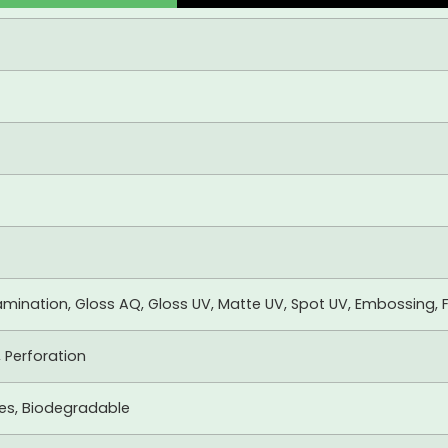
mination, Gloss AQ, Gloss UV, Matte UV, Spot UV, Embossing, F
, Perforation
xes, Biodegradable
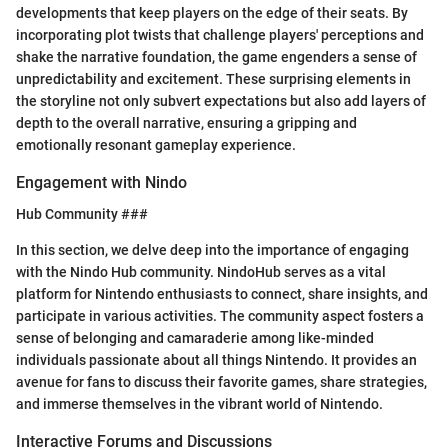
developments that keep players on the edge of their seats. By
incorporating plot twists that challenge players' perceptions and
shake the narrative foundation, the game engenders a sense of
unpredictability and excitement. These surprising elements in
the storyline not only subvert expectations but also add layers of
depth to the overall narrative, ensuring a gripping and
emotionally resonant gameplay experience.
Engagement with Nindo
Hub Community ###
In this section, we delve deep into the importance of engaging
with the Nindo Hub community. NindoHub serves as a vital
platform for Nintendo enthusiasts to connect, share insights, and
participate in various activities. The community aspect fosters a
sense of belonging and camaraderie among like-minded
individuals passionate about all things Nintendo. It provides an
avenue for fans to discuss their favorite games, share strategies,
and immerse themselves in the vibrant world of Nintendo.
Interactive Forums and Discussions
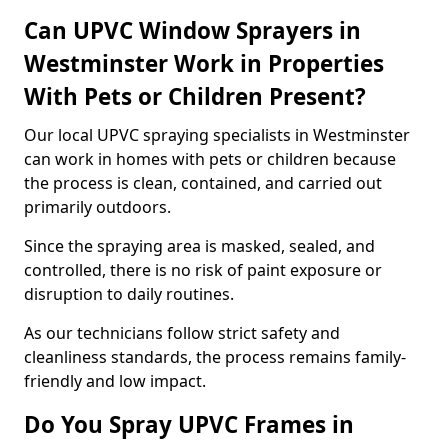
Can UPVC Window Sprayers in
Westminster Work in Properties
With Pets or Children Present?
Our local UPVC spraying specialists in Westminster
can work in homes with pets or children because
the process is clean, contained, and carried out
primarily outdoors.
Since the spraying area is masked, sealed, and
controlled, there is no risk of paint exposure or
disruption to daily routines.
As our technicians follow strict safety and
cleanliness standards, the process remains family-
friendly and low impact.
Do You Spray UPVC Frames in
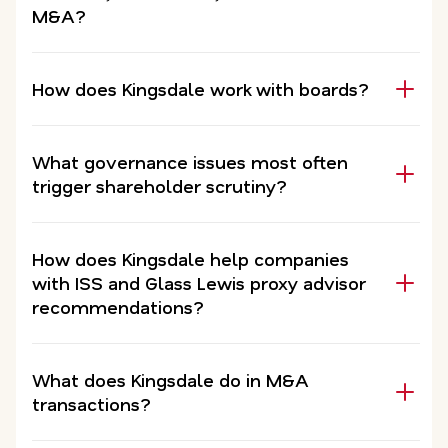
M&A?
How does Kingsdale work with boards?
What governance issues most often
trigger shareholder scrutiny?
How does Kingsdale help companies
with ISS and Glass Lewis proxy advisor
recommendations?
What does Kingsdale do in M&A
transactions?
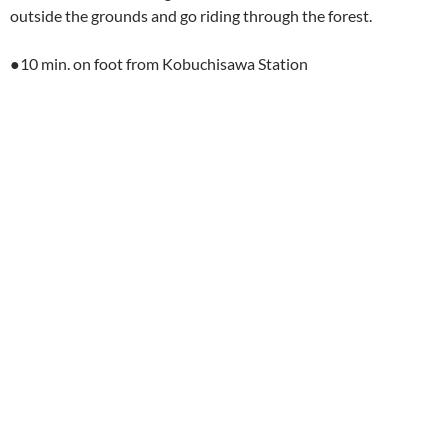
outside the grounds and go riding through the forest.
●10 min. on foot from Kobuchisawa Station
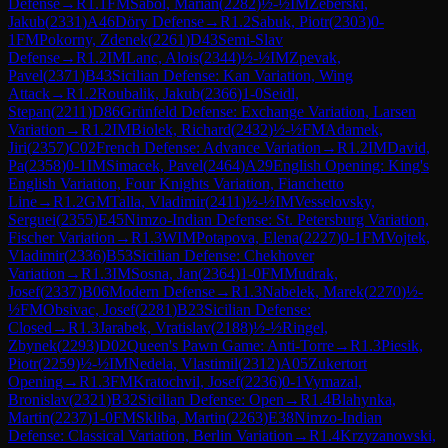
Defense
→
R
1.1
FM
Sabol, Marian
(
2282
)
½-½
IM
Zeberski,
Jakub
(
2331
)
A46
Döry Defense
→
R
1.2
Sabuk, Piotr
(
2303
)
0-
1
FM
Pokorny, Zdenek
(
2261
)
D43
Semi-Slav
Defense
→
R
1.2
IM
Lanc, Alois
(
2344
)
½-½
IM
Zpevak,
Pavel
(
2371
)
B43
Sicilian Defense: Kan Variation, Wing
Attack
→
R
1.2
Roubalik, Jakub
(
2366
)
1-0
Seidl,
Stepan
(
2211
)
D86
Grünfeld Defense: Exchange Variation, Larsen
Variation
→
R
1.2
IM
Biolek, Richard
(
2432
)
½-½
FM
Adamek,
Jiri
(
2357
)
C02
French Defense: Advance Variation
→
R
1.2
IM
David,
Pa
(
2358
)
0-1
IM
Simacek, Pavel
(
2464
)
A29
English Opening: King's
English Variation, Four Knights Variation, Fianchetto
Line
→
R
1.2
GM
Talla, Vladimir
(
2411
)
½-½
IM
Vesselovsky,
Serguei
(
2355
)
E45
Nimzo-Indian Defense: St. Petersburg Variation,
Fischer Variation
→
R
1.3
WIM
Potapova, Elena
(
2227
)
0-1
FM
Vojtek,
Vladimir
(
2336
)
B53
Sicilian Defense: Chekhover
Variation
→
R
1.3
IM
Sosna, Jan
(
2364
)
1-0
FM
Mudrak,
Josef
(
2337
)
B06
Modern Defense
→
R
1.3
Nabelek, Marek
(
2270
)
½-
½
FM
Obsivac, Josef
(
2281
)
B23
Sicilian Defense:
Closed
→
R
1.3
Jarabek, Vratislav
(
2188
)
½-½
Ringel,
Zbynek
(
2293
)
D02
Queen's Pawn Game: Anti-Torre
→
R
1.3
Piesik,
Piotr
(
2259
)
½-½
IM
Nedela, Vlastimil
(
2312
)
A05
Zukertort
Opening
→
R
1.3
FM
Kratochvil, Josef
(
2236
)
0-1
Vymazal,
Bronislav
(
2321
)
B32
Sicilian Defense: Open
→
R
1.4
Blahynka,
Martin
(
2237
)
1-0
FM
Skliba, Martin
(
2263
)
E38
Nimzo-Indian
Defense: Classical Variation, Berlin Variation
→
R
1.4
Krzyzanowski,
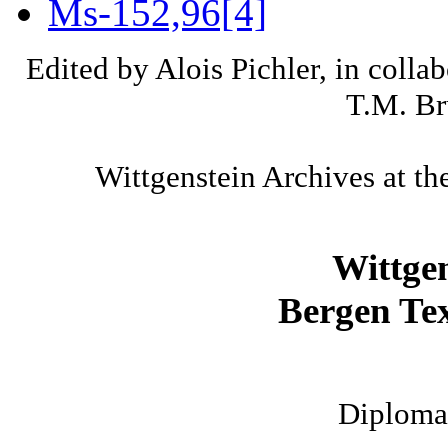
Ms-152,96[4]
Edited by Alois Pichler, in colla
T.M. Br
Wittgenstein Archives at th
Wittge
Bergen Tex
Diplomat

• Your goal: Read through the data and copy every line where "Sicilian" shows up.

• Reply to the task:
Sicilian Defense: Kan Variation, Wing
Sicilian Defense: Chekhover
Sicilian Defense:
Sicilian Defense: Open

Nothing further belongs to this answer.